Why blog? Why bother? Why write?
Okay, I admit I have a problem of getting bored easily and this medium continually loses its appeal. Blogging used to be a bit of therapy, a bit of a rush (ah, to self-publish and say "look at me!") and ultimately a way for me to share my new maternal world with my faraway friends. Precisely one year ago I mentioned that Facebook Kidnapped My Mojo (if there was any mojo to begin with - it was brief), and I think ultimately that holds true today. I just can't kick the habit FB habit, despite the nasty ways FB has changed it's interfaces, how the ads are infiltrating my "newsfeed", and how I no longer manage to handwrite letters, or even call people on the "land line".
Long ago there was a funny thing called Time... I used to know it well. We were good friends and we got in SO much trouble together - like when we would stay up all night eating candy and finishing a take-home exam. Or when we would totally ignore responsibility and bonk our boyfriend silly into the wee hours of the morning. Yeah. Time and I were tight. I mean, we fought and all. Like during my freshman year in college when I was all pissed off about how Time wouldn't add an extra day of the weekend for me (I wanted an 8th day desperately and Time said, "Sorry muthafuckah!" and laughed while I could barely wake up on Mondays). I'm still having trouble forgiving Time for holding my twins in my uterus for 38.5 weeks - making me so sick - but perhaps that was really a blessing. After having two infants, Time decided to warp itself - A LOT. Payback... for not using Time effectively.

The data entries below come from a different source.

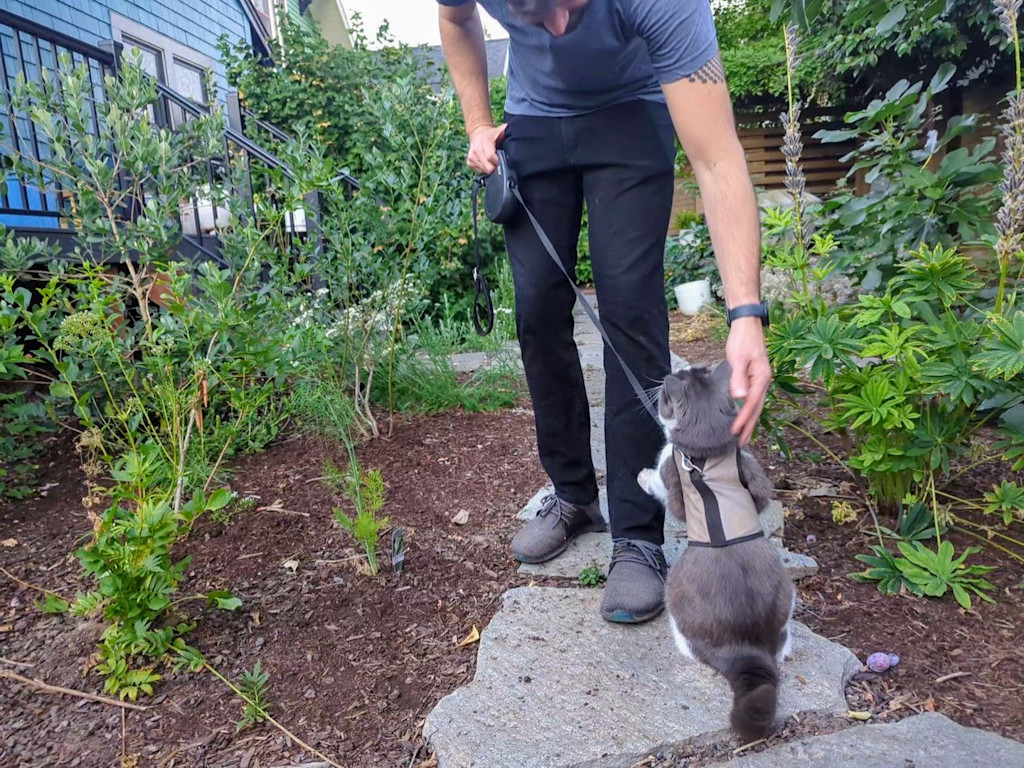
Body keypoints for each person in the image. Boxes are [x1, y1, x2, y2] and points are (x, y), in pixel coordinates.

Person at [437, 0, 772, 624]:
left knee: (629, 310)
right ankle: (572, 496)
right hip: (532, 124)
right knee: (536, 309)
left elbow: (719, 160)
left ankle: (638, 538)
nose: (560, 29)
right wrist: (477, 124)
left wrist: (746, 315)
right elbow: (455, 21)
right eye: (536, 12)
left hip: (633, 113)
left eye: (572, 3)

In the eight years since my babies were born, we have gone from a world with some social media, to a world where not having social media in your pocket might seem empty or extremist. (If you have not picked up a copy of "Hamlet's Blackberry: Building a Good Life in the Digital Age " by William Powers, I highly recommend it. It touches on all of these points that I'm making really...) Today I am struggling to find that perfect balance for my kids (totally impossible) where they get just enough screen time, and just enough play time to make them decidedly "normal" - whatever the f that means.
Actually, wait. I'll be totally honest. Screen time is pretty much my money in the bank for bribery. It's like allowance money - do your part to help out in the house and you get your screen reward. Ugh. How did I become such a bore?
I get antsy and irritated thinking about the responsibility of continually changing passwords and parental controls... and staying ahead of kid pace. My brother warns me that middle school with girls is difficult to navigate, with continual texting and all kinds of social garbage that makes me feel gross just imagining it. To make matters worse, the head of our kids' school just told us that by 2014 they plan to make the 5-12th grades BYOD (Bring Your Own Device): laptop or tablet to "enhance the modes of learning and sharing in the classroom". I'm still thinking about my TI- 81 Graphing Calculator from 1993 that had such nice buttons to press... (Cue music: "Memory" from Cats.)
So why the smashed lollipop?
It's a visual poem I wrote about damaged, sweet, beautiful things in the sunshine.